Though Wuerl writes in Thursday's correspondence that "Among the many observations was that the archdiocese would be well served by new leadership to help move beyond the current confusion, disappointment and disunity," he does not say what his plans are other than the Mass next Friday.
Wuerl has "categorically denied" that any information about accusations against McCarrick was ever brought to him. He has also defended his overall record handling clerical abuse in Pittsburgh, even while acknowledging "errors in judgment."
The archdiocese is also trying to plan a one-day retreat for sexual abuse survivors, he wrote. The retreat would include prayer and professional counseling.
Meeting with Pope
The letter comes after Wuerl's recent trip to Vatican City to meet with the Pope about his situation, according to a source familiar with the archbishop's presentation to local priests in Washington.

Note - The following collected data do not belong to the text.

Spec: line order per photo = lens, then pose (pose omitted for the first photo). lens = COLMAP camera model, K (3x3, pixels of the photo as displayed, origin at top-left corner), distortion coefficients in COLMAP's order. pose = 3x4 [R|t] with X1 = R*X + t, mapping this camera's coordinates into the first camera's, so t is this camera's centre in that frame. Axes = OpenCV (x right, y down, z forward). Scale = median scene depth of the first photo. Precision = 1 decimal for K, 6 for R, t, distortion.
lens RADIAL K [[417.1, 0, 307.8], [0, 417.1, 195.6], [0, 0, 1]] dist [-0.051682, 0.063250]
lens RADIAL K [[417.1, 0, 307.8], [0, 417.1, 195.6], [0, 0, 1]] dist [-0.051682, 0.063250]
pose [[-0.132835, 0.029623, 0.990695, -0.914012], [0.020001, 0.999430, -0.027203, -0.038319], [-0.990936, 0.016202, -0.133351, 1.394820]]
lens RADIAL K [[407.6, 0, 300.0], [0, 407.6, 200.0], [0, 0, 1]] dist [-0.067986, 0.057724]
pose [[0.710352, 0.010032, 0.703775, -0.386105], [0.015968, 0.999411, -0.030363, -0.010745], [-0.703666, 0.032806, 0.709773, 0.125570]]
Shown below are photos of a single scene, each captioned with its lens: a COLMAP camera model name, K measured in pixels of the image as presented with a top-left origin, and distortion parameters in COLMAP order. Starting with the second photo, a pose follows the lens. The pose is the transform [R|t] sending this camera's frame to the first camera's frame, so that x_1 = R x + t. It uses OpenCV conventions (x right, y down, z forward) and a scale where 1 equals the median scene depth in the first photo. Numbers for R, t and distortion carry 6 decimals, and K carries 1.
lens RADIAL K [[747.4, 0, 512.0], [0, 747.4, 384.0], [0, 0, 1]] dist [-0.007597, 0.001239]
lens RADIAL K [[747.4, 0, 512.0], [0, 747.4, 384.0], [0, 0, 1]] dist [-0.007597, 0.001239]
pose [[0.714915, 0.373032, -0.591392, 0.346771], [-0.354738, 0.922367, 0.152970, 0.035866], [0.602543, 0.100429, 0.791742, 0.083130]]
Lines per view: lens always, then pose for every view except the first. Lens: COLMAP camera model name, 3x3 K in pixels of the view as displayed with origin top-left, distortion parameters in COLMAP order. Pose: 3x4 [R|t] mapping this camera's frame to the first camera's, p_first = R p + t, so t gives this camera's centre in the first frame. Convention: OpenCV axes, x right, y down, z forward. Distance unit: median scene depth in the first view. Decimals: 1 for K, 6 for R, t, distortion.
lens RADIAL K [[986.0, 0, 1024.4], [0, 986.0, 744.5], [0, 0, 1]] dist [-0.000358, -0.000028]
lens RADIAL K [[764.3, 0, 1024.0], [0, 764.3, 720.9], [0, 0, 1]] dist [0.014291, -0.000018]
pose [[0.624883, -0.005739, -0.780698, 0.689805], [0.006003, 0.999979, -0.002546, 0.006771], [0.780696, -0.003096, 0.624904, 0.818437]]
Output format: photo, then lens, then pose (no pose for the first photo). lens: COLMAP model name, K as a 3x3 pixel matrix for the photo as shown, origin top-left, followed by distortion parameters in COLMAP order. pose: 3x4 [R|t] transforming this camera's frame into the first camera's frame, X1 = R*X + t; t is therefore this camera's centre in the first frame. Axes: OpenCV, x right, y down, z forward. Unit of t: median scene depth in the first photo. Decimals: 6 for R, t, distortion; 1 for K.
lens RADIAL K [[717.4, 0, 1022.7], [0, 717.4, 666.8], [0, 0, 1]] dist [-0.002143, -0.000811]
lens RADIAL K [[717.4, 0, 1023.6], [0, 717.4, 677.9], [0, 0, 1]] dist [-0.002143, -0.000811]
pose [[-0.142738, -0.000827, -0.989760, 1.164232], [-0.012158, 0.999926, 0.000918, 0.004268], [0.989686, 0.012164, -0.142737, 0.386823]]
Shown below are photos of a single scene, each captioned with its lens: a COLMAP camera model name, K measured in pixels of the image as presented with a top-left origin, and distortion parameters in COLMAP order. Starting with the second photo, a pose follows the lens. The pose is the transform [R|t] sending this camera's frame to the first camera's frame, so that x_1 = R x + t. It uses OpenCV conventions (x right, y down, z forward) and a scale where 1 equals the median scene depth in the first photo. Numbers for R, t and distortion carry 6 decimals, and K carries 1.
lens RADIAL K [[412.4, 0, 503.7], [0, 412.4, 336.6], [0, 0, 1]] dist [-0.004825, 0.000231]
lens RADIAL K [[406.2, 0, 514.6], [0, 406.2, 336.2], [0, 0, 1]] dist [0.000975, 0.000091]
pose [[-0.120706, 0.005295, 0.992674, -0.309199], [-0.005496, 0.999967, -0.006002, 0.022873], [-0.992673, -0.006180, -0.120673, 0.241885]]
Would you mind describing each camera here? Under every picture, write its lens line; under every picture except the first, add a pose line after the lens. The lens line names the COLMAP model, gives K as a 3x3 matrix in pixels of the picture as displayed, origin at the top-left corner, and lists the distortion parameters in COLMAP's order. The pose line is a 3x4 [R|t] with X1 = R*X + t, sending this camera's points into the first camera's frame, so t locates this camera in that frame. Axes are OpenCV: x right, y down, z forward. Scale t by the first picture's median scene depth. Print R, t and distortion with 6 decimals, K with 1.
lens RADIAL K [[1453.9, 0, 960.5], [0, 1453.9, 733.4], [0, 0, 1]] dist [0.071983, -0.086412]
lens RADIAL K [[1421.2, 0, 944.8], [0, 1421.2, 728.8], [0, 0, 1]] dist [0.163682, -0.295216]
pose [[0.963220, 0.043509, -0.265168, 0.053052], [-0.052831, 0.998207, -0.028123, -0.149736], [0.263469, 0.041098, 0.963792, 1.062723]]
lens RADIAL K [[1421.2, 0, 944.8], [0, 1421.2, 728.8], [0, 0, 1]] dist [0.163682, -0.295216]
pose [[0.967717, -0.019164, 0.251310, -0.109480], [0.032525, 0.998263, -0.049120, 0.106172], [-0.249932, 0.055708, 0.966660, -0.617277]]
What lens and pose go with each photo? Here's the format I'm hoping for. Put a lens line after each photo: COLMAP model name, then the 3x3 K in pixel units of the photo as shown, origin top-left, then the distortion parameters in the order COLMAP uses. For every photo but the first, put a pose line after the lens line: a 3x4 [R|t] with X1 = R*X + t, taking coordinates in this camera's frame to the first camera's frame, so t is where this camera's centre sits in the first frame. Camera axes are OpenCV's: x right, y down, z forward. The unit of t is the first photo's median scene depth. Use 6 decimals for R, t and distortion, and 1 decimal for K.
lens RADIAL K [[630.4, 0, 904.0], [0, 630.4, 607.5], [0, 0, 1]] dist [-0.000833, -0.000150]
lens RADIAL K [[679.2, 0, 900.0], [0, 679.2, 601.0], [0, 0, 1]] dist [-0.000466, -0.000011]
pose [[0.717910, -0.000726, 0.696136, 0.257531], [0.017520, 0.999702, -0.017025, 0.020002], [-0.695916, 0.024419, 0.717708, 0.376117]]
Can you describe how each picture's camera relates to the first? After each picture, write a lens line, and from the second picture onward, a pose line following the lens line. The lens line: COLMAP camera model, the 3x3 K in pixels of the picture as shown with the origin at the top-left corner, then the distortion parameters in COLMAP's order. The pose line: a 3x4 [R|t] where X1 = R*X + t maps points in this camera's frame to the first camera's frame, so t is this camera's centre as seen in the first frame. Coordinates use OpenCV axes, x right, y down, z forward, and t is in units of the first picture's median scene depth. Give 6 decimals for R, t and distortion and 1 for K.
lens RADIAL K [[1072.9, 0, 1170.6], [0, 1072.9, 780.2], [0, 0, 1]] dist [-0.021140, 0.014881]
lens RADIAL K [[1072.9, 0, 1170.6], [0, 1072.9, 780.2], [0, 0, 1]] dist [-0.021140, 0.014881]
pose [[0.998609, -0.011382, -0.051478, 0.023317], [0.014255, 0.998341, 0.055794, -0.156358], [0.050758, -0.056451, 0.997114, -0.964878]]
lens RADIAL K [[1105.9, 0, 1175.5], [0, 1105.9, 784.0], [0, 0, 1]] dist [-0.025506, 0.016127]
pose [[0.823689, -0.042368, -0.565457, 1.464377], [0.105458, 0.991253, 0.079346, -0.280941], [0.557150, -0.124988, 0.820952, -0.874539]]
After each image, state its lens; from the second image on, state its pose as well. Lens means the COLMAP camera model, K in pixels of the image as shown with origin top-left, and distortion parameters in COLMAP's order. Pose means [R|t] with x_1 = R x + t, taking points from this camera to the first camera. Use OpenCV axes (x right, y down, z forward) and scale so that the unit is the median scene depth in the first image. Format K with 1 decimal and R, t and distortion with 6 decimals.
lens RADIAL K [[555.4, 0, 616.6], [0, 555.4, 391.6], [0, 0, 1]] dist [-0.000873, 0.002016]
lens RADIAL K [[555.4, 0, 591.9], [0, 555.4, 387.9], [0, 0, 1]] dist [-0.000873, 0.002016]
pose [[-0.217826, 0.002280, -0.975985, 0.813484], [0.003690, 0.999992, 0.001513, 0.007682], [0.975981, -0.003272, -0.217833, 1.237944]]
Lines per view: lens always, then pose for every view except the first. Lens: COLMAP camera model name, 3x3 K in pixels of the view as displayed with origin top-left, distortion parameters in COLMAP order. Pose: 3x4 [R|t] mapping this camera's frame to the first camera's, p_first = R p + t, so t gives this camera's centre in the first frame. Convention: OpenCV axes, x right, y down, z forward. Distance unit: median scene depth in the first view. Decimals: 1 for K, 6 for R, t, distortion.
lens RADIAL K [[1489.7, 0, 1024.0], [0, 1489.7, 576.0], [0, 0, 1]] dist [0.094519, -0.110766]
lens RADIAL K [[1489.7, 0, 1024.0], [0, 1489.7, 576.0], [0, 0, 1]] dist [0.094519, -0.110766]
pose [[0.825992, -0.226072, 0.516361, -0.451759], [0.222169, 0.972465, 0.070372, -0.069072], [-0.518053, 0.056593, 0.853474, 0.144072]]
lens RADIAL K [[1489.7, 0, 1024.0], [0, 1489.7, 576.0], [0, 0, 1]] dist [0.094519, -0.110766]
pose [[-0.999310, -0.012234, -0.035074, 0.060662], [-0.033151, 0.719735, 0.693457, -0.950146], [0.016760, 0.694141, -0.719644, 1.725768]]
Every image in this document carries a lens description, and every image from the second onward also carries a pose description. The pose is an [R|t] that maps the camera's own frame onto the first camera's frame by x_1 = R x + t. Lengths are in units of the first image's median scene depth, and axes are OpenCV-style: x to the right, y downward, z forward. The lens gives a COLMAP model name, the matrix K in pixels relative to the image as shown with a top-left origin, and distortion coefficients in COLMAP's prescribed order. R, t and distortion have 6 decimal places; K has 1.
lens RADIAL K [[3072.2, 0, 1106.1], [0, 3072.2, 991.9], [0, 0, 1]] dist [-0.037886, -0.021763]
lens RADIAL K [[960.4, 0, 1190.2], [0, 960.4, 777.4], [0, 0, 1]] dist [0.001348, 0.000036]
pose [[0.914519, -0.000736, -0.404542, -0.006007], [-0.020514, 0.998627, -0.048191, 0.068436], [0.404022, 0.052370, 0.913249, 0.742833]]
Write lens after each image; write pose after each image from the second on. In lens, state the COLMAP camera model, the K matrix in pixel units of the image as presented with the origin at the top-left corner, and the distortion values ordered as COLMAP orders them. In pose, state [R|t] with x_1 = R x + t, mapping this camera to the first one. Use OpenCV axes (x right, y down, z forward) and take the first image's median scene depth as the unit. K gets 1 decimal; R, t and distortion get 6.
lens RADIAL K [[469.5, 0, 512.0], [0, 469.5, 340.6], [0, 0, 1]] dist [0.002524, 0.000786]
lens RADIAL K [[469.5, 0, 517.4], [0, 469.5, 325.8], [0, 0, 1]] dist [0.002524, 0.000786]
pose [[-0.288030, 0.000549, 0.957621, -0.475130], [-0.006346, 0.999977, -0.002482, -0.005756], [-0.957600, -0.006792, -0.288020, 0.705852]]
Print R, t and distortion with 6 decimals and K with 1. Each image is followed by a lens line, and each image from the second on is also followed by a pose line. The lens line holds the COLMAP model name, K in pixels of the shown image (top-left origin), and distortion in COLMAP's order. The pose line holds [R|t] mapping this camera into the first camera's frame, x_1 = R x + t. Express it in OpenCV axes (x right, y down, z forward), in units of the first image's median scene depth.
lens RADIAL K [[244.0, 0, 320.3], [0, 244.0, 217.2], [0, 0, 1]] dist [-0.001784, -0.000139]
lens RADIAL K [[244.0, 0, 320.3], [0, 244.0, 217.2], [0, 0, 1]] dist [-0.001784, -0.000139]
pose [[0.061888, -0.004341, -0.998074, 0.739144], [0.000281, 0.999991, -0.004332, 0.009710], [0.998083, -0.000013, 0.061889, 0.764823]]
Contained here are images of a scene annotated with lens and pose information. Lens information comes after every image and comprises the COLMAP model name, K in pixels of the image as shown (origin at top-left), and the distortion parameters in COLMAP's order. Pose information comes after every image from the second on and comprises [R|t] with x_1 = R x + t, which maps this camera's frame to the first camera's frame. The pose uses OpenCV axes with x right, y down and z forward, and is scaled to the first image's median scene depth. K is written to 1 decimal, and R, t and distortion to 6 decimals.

The source said Wuerl told the priests about the papal meeting, including Francis' advice that the cardinal should consult with his priests as Wuerl discerns his future.
That was part of a larger conversation between the Pope and Wuerl, the source said.
Protests at Mass
On Sunday, as Wuerl addressed the sexual abuse scandal at a Washington church, one Catholic yelled "Shame on you!" while another turned her back on the cardinal in protest.
Wuerl addressed Washington's Annunciation Catholic Church, where the cardinal was installing a new pastor. In a short speech after the Mass, Wuerl asked the 200 or so people in the congregation to forgive his "errors in judgment" and "inadequacies."
Wuerl also urged the parish to pray for and remain loyal to Pope Francis, as "increasingly it is clear that he is the object of considerable animosity."
One of the protesters said he was upset about Wuerl's response to a damning grand jury report from Pennsylvania, which found that more than 300 Catholic priests had abused more than 1,000 children since 1947 in six dioceses, including Pittsburgh.
The grand jury report, along with a separate scandal involving McCarrick, the former archbishop of Washington, have rocked the Catholic Church in the United States and sparked a high-stakes power play at the Vatican, with some pushing for the Pope's removal.